Critical Access designation facing crisis
U.S. Rep. Sean Duffy
Critical Access Hospitals provide vital health care for constituents living in the small, rural areas of the 7th Congressional District — of which there are many.
However, the Administration is threatening to take away their designation. For some of these hospitals, this could mean shutting their doors. The Administration says it is in an effort to save money, but according to many chief executive officers who run these hospitals, it could cost lives.
On Jan. 21, I hosted a roundtable discussion at Osceola Medical Center with dozens of hospital leaders from various critical access hospitals around the 7th District, including Essentia Health-St. Mary’s Hospital in Superior. We had an honest conversation about the impact a change in designation could have on their ability to care for their patients.
The president has proposed to take the “Critical Access” designation from hospitals that are within 10 miles of another hospital. However, it seems this number has simply been pulled out of a hat. Why not 12, or 20?
To a bureaucrat in Washington D.C., looking at a piece of paper, 10 miles might not sound like much, but to a Wisconsinite driving through unplowed roads in the middle of a Wisconsin winter it could mean the difference between life and death.

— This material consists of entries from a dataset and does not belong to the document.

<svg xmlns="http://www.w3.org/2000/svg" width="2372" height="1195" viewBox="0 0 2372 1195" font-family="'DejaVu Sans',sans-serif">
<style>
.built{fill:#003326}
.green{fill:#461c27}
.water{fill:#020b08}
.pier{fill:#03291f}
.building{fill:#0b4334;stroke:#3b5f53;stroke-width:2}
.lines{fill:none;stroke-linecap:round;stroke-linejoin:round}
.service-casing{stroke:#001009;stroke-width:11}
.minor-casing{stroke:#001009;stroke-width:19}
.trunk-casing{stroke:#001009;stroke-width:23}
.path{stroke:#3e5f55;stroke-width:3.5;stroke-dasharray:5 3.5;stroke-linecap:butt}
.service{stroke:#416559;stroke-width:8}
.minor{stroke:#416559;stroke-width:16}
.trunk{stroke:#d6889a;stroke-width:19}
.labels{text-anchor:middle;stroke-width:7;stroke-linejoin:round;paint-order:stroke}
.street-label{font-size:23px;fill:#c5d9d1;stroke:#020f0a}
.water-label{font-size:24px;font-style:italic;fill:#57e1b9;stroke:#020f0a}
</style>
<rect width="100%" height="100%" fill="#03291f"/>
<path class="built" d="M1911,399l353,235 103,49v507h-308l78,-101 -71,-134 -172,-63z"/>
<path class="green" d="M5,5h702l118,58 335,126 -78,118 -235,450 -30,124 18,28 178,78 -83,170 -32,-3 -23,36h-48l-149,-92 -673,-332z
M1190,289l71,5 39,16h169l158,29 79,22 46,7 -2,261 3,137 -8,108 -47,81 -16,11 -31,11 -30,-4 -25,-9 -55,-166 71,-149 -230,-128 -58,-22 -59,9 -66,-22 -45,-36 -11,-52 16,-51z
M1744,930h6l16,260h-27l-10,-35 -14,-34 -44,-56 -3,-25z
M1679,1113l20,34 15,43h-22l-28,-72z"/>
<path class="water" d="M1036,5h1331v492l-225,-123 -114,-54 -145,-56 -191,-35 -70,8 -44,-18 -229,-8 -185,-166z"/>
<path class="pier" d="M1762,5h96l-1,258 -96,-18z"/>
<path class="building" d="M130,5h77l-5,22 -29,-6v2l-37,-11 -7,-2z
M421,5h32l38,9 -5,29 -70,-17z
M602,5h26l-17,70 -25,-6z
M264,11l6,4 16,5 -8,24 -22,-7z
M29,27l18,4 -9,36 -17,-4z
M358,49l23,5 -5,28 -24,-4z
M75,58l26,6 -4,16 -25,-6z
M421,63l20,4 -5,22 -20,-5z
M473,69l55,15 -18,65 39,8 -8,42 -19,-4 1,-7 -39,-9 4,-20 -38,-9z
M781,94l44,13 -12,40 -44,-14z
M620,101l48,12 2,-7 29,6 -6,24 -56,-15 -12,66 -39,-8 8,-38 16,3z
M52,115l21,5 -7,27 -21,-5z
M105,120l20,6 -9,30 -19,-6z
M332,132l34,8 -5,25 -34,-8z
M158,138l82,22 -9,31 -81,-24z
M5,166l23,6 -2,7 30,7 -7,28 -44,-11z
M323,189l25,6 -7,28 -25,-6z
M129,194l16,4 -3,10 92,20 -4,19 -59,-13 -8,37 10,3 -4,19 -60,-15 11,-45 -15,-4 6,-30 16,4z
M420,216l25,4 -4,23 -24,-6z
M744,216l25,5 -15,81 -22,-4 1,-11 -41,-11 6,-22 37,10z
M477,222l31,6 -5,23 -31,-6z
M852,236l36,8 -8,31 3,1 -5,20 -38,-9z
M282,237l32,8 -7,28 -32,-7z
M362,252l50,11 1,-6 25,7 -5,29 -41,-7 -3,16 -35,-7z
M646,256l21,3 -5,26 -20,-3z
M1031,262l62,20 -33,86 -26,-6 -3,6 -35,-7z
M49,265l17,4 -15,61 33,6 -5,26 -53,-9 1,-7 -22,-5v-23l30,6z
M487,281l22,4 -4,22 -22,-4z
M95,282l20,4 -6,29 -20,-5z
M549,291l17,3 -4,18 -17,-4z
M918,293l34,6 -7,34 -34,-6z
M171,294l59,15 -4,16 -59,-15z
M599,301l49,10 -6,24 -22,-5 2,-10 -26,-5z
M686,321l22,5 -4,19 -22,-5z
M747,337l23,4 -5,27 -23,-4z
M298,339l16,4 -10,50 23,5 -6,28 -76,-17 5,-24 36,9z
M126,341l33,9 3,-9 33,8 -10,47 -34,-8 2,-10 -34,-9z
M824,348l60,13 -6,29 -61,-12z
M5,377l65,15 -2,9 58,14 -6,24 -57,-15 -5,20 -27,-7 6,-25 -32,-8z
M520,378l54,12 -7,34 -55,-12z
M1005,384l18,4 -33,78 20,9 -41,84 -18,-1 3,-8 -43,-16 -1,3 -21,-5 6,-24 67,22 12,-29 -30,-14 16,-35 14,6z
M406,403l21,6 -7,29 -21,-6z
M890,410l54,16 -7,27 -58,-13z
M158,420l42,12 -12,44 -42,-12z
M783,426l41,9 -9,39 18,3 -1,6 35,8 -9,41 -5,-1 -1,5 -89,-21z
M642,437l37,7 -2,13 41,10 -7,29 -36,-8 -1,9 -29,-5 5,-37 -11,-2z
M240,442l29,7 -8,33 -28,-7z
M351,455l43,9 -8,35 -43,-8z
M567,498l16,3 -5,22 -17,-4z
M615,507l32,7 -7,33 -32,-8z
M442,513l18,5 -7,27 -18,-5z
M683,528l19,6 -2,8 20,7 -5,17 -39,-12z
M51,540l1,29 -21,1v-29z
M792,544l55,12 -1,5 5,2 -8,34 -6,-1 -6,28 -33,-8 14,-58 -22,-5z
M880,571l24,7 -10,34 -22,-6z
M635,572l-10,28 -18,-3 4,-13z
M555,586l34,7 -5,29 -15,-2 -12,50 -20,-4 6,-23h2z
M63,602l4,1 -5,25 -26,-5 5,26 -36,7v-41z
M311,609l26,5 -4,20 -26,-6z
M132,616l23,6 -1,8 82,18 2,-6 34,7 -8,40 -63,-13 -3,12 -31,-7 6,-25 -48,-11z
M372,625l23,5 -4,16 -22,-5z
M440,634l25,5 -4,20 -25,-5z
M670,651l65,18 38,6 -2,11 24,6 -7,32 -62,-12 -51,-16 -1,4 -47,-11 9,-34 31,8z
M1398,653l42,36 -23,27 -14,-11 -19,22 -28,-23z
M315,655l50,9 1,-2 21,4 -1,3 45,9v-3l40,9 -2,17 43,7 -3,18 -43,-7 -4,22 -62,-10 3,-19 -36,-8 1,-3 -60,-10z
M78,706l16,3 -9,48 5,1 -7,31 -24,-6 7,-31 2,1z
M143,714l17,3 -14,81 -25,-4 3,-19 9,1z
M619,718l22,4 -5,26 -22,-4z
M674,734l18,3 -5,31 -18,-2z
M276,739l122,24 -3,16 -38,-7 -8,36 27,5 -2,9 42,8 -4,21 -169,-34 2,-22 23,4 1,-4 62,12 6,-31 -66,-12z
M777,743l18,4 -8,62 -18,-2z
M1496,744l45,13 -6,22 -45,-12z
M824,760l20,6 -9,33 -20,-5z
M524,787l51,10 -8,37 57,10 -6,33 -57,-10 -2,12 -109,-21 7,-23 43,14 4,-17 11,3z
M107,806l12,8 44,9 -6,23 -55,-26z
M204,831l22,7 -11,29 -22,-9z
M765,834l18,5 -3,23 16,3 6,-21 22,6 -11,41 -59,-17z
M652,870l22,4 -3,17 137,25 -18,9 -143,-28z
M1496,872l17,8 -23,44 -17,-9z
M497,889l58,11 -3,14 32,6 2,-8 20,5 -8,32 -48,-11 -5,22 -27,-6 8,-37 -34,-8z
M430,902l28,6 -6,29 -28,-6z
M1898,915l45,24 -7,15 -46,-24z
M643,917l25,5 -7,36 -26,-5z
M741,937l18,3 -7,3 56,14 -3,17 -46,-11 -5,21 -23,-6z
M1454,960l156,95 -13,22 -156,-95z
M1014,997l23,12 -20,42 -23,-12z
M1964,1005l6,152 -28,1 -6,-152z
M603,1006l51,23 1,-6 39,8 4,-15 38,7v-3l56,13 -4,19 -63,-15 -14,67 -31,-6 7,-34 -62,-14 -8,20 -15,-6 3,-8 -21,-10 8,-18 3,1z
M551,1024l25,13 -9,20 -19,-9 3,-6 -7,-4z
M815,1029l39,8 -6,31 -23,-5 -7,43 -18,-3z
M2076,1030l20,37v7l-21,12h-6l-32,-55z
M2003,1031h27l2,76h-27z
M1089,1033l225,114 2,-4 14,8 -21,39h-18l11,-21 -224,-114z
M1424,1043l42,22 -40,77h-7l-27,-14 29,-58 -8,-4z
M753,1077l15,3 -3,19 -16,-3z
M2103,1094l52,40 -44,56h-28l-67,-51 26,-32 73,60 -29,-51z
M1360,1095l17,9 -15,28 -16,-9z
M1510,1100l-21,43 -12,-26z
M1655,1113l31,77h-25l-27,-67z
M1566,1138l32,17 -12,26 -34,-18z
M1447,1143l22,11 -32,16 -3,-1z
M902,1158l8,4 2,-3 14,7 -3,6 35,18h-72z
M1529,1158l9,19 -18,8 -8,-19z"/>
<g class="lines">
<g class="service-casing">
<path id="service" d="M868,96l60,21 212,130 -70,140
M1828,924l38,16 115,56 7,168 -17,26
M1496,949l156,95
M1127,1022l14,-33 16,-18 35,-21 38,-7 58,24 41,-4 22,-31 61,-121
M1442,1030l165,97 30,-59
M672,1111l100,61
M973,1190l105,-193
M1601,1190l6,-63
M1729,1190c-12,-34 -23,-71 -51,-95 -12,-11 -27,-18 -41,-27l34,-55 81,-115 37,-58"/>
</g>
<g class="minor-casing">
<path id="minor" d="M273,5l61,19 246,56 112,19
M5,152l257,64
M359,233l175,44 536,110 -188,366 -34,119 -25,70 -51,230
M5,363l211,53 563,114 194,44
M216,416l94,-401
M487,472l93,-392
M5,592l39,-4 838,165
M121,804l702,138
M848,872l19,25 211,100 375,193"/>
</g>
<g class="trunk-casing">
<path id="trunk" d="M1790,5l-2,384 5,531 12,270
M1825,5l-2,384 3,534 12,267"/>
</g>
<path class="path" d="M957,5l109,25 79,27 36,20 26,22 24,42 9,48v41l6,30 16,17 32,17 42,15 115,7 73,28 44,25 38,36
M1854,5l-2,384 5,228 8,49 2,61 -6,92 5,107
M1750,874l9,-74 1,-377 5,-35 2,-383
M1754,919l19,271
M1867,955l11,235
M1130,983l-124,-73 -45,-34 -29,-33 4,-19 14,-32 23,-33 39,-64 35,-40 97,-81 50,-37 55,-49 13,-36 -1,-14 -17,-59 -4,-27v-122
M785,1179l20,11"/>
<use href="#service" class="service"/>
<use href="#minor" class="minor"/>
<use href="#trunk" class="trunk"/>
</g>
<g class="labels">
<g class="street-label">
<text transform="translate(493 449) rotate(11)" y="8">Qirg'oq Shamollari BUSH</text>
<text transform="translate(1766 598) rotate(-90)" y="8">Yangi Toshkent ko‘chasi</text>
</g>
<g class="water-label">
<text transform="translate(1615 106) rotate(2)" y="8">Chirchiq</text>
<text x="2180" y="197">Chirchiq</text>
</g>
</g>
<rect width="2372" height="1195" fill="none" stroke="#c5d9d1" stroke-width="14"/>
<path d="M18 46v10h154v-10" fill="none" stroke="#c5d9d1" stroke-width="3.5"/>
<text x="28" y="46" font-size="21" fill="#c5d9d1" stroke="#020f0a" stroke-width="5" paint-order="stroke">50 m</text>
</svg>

That is a hefty price for a comparatively small amount of savings. In 2011, this proposal would have saved $373 million. The Medicare budget for the same period was about $550 billion. To force these hospitals to lose their designation to save less than 0.0006 percent is math that only Washington bureaucrats could rationalize.
It does not make sense for people in Washington to make decisions for a community few of them have visited and for patients they have never met. I heard this frustration echoed by several of the participants in the meeting and it is not unique to the designation determination.
As the conversation inevitably turned to the President’s health care law, their frustration followed. From the disastrous rollout to the confusion on how to comply with thousands of new regulations, these hospitals are looking for guidance and are having trouble finding it.
Gordon Lewis, CEO of Burnett Medical Center, put it best during our discussion: “There is a sacred place between the doctor and the patient, and that is going away with these Affordable Care Act rules.”
We must get back to discussing patient centered reforms, not Washington centered reforms.
I know the positive impact that these doctors and hospitals have on our rural communities because I see and hear about it frequently from the patients who have been well served by them.
I will take our conversation with me to Washington, continue the fight to save our hospitals and ensure that we have a system in place that will allow our Critical Access Hospitals to keep their doors open and continue to provide vital care to our rural communities.
U.S. Rep. Sean Duffy, R-Weston, represents the 7th Congressional District of Wisconsin.